* **Source extract**
#####

# water hardness help



## barbarossa4122 (Jan 16, 2010)

Hi,

0 - 4 dH, 0 - 70 ppm : very soft
4 - 8 dH, 70 - 140 ppm : soft
8 - 12 dH, 140 - 210 ppm : medium hard 
12 - 18 dH, 210 - 320 ppm : fairly hard
18 - 30 dH, 320 - 530 ppm : hard

http://www.thekrib.com/Plants/CO2/khgh.html


----------



## sepehr (Oct 6, 2010)

Hum, general hardness is at 220 ppm and the PH at 6.5? Is that even possible? Most tap water have a PH of +7.


----------



## msjinkzd (May 12, 2007)

are you running co2?


here is an article you migth find helpful: http://www.thekrib.com/Plants/CO2/khgh.html


----------



## Brian3 (Jan 14, 2008)

it is possible. GH dont interact directly as KH with pH

GH General Hardness
KH Carbonate Hardness
pH number of H+ in water

I think you have Hard water with low KH and PH

Still you can have rams but if you want to reproduce it I will down that GH. Use a water softener for that purpose. 

If the problem was high GH and high pH then you need a water softener and some chemical to down the pH still is better to use a RO filter. For you a DI or a Softener filter is better is more cheap.


----------



## orchidman (Dec 15, 2010)

i will probably have DIY CO2. the tank is a 20 long by the way.

#####

* **Data**
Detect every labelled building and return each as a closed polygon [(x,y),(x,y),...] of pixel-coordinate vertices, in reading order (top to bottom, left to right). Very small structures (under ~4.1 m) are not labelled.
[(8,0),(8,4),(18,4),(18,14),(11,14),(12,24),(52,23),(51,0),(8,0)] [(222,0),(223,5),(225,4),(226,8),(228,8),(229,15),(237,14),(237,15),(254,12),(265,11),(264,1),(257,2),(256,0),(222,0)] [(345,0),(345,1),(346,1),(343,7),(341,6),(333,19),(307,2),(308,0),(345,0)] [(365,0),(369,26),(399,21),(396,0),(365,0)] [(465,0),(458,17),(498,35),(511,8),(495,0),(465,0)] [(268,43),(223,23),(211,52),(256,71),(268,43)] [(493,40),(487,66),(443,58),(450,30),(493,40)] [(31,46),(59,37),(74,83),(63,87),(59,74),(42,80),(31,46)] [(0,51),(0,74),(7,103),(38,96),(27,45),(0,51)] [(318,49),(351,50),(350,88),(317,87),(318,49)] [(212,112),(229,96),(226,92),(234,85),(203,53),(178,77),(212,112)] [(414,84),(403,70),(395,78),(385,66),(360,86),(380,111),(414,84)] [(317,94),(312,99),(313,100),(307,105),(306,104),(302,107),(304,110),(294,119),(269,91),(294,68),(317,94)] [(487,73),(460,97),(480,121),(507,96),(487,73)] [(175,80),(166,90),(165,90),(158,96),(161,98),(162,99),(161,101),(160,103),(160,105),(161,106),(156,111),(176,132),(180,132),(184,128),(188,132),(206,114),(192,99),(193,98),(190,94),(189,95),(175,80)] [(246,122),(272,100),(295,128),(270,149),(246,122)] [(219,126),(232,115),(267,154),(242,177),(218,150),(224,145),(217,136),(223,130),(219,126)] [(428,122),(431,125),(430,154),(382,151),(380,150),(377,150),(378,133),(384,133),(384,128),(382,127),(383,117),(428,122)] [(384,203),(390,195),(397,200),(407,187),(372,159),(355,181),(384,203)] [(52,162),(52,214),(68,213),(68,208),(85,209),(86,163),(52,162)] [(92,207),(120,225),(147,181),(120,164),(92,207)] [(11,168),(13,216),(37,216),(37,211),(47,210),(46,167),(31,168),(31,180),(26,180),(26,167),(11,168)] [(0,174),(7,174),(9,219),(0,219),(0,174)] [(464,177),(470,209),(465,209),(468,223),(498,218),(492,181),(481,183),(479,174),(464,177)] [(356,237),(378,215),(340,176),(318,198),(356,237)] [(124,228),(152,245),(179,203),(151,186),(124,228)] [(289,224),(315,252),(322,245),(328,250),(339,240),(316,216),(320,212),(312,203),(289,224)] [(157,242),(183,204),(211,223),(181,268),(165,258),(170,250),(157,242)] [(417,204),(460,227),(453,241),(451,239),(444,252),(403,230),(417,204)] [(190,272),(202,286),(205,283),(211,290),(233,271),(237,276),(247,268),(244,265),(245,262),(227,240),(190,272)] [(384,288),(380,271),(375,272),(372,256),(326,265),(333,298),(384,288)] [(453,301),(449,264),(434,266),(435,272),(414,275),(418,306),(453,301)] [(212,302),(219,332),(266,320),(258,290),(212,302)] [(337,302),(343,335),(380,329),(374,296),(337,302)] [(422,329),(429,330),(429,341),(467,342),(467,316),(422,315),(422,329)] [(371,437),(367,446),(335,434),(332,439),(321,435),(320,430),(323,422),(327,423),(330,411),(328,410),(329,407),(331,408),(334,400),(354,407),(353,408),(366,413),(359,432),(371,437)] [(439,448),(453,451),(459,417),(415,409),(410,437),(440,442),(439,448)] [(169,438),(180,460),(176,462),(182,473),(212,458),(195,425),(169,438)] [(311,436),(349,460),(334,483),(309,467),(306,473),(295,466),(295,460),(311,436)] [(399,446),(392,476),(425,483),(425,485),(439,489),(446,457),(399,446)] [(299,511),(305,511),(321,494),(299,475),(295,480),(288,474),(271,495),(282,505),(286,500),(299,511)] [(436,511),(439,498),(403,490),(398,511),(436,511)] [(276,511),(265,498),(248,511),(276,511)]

#####

* **Problem set**
A) In the water hardness thread, what ppm range is listed as medium hard?
B) Update the water hardness thread from "I think you" to "by the way.", putting "discus" wherever "rams" appears.

* **Solutions to the problems**
A) 140 - 210 ppm

B)
I think you have Hard water with low KH and PH

Still you can have discus but if you want to reproduce it I will down that GH. Use a water softener for that purpose. 

If the problem was high GH and high pH then you need a water softener and some chemical to down the pH still is better to use a RO filter. For you a DI or a Softener filter is better is more cheap.


----------



## orchidman (Dec 15, 2010)

i will probably have DIY CO2. the tank is a 20 long by the way.